_Исходный фрагмент_:
5. Еще одна, исключительно важная особенность программы ненасилия, позволяющая ей претендовать на роль идеальной духовно организующей основы жизни человека и человечества независимо от их религиозно-культурных, националльно-исторических и других различий, состоит в том, что она имеет негативный характер. Она является ограничивающим условием деятельности, но не ее позитивным содержанием. Это - запрет на определенные действия. Ненасилие обнаруживаается не в том, что человек делает, а в том, что он не делает. Ненасилие есть отказ от насилия. Почему данная особенность является в интересующем нас плане преимуществом?

Во-первых, благодаря этому ненасилие оказывается действенной программой. Для позитивного действия требуются желания, мотивы, над которыми человек не властен. Негативность действия состоит в запрете на осуществление определенных желаний и мотивов в том случае, если они возникают, что полностью подконтрольно его сознательной воле. Человек не может сделать так, чтобы он непременно чего-то захотел. Но он всегда может отказаться от того, что оно хочет. Нельзя, совершенно нереально требовать от человека, чтобы у него не появлялось спонтанного желания прибегнуть к силе, отомстить, убить - это невозможно в силу его биологической природы и законов социальности. Однако вполне реально требовать, чтобы человек заблокировал данное желание, погасил его в себе, не дал ему выхода - это полностью соответствует регулятивным возможностям разума, сознательной воли человека.

_Обязательные задания_:
**A)** Выпишите без изменений часть фрагмента о ненасилии, которая открывается словами «Во-первых, благодаря этому» и завершается словами «сознательной воли человека.».
**B)** Согласуются ли с фрагментом о ненасилии утверждения (i), (ii) и (iii)? Для каждого ответьте «да» или «нет» и приведите точную цитату, которая это решает.
(i) Ненасилие составляет позитивное содержание деятельности человека.
(ii) Для позитивного действия нужны желания и мотивы, над которыми человек не властен.
(iii) Вполне реально требовать, чтобы у человека не появлялось спонтанного желания прибегнуть к силе.
**C)** Назовите все спонтанные желания, которые, согласно фрагменту о ненасилии, нереально требовать от человека не испытывать.
Записи никак не связаны с фрагментом о ненасилии.

Сохранённые записи данных:
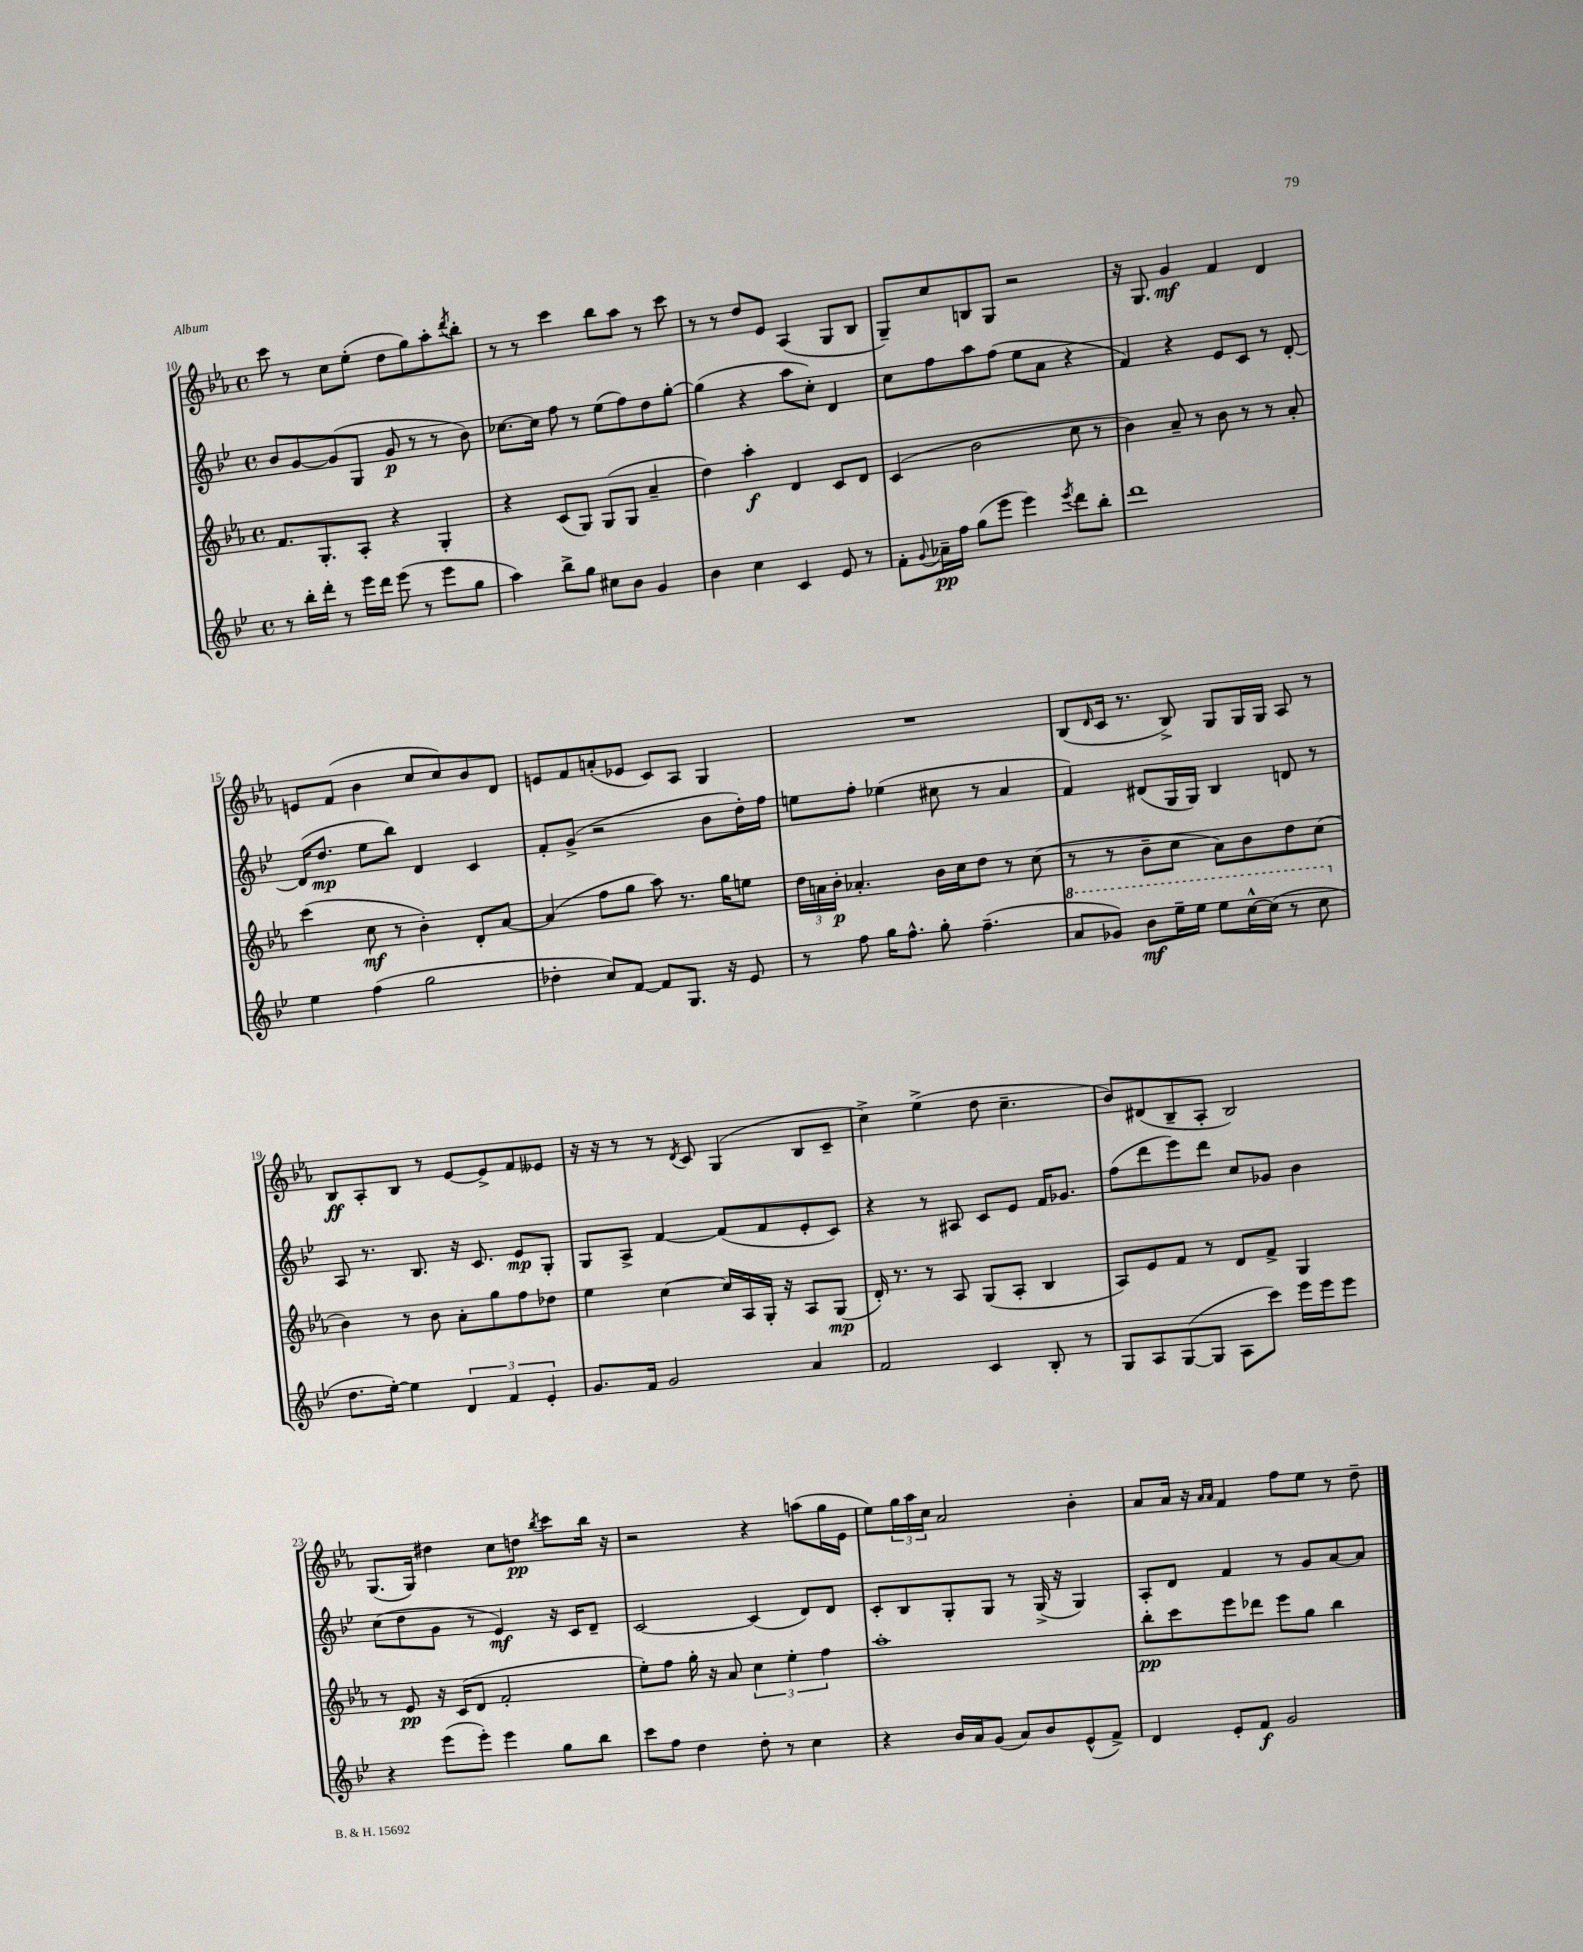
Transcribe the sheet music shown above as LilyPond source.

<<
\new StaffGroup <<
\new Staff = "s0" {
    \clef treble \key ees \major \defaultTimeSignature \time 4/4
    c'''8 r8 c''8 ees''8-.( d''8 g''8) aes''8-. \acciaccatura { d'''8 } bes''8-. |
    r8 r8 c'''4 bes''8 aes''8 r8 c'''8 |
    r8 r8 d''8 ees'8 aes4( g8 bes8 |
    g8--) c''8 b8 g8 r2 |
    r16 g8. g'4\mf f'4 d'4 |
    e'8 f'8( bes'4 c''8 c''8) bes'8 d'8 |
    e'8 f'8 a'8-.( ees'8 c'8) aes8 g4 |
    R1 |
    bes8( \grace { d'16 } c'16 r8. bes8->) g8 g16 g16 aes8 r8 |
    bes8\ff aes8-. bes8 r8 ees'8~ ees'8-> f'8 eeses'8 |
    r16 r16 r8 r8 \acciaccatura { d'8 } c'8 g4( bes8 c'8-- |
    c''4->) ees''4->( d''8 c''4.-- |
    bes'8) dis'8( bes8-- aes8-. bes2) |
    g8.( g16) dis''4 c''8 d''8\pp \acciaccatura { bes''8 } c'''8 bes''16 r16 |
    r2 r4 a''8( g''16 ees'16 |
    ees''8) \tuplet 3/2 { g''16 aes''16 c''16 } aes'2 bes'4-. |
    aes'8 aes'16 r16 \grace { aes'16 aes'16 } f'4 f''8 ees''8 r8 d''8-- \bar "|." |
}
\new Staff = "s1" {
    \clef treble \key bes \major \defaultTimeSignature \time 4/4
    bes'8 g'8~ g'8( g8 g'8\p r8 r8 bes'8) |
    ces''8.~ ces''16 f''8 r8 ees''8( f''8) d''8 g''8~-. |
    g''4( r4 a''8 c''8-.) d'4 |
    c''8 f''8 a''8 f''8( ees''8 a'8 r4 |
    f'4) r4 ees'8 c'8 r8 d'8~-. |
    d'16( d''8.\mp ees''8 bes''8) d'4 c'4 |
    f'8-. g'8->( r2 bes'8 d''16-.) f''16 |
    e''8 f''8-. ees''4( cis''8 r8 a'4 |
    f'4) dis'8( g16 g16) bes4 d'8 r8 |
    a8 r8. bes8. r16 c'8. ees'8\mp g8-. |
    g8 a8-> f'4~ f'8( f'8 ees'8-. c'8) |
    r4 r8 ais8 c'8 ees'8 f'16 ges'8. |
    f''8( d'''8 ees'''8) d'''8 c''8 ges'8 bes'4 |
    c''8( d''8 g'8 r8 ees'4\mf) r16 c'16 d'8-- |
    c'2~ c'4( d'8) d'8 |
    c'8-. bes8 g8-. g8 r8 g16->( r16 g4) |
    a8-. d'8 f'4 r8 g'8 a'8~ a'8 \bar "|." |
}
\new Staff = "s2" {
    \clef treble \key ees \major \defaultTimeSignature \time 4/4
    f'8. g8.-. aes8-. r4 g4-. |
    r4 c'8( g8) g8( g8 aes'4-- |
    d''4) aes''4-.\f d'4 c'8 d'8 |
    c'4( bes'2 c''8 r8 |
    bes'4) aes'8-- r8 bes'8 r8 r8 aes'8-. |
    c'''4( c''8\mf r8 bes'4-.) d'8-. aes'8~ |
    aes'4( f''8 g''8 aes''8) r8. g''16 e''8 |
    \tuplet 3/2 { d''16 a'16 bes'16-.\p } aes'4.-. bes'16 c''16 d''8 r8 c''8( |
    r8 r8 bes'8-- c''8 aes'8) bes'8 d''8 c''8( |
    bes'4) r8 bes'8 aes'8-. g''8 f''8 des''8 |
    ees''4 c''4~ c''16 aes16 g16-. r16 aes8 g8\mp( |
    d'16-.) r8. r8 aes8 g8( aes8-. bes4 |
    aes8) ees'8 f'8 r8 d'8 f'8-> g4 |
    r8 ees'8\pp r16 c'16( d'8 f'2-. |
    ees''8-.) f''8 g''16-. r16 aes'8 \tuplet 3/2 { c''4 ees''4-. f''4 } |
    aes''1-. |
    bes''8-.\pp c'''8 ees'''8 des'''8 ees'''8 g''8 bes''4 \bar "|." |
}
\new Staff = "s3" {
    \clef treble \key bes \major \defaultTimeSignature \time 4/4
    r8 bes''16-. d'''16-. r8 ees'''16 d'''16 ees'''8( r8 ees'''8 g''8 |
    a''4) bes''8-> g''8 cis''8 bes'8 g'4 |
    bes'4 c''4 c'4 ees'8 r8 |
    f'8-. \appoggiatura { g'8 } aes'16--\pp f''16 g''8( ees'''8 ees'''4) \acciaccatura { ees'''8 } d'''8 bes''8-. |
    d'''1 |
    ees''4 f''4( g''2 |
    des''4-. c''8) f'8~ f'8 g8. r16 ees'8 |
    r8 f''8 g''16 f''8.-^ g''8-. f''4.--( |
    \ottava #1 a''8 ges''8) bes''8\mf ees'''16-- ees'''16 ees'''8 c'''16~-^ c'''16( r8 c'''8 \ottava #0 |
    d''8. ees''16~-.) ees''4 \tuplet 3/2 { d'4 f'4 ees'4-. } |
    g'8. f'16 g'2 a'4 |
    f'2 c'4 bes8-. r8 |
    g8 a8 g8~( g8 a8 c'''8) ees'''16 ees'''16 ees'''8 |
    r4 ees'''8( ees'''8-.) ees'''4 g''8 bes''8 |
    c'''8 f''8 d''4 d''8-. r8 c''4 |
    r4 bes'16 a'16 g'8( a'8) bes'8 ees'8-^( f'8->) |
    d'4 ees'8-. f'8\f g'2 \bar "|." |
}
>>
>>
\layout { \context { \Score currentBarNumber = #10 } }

_Список ответов_:
**A)**
Во-первых, благодаря этому ненасилие оказывается действенной программой. Для позитивного действия требуются желания, мотивы, над которыми человек не властен. Негативность действия состоит в запрете на осуществление определенных желаний и мотивов в том случае, если они возникают, что полностью подконтрольно его сознательной воле. Человек не может сделать так, чтобы он непременно чего-то захотел. Но он всегда может отказаться от того, что оно хочет. Нельзя, совершенно нереально требовать от человека, чтобы у него не появлялось спонтанного желания прибегнуть к силе, отомстить, убить - это невозможно в силу его биологической природы и законов социальности. Однако вполне реально требовать, чтобы человек заблокировал данное желание, погасил его в себе, не дал ему выхода - это полностью соответствует регулятивным возможностям разума, сознательной воли человека.

**B)**
(i) Нет: «Она является ограничивающим условием деятельности, но не ее позитивным содержанием.»
(ii) Да: «Для позитивного действия требуются желания, мотивы, над которыми человек не властен.»
(iii) Нет: «Нельзя, совершенно нереально требовать от человека, чтобы у него не появлялось спонтанного желания прибегнуть к силе, отомстить, убить».

**C)** Прибегнуть к силе, отомстить, убить.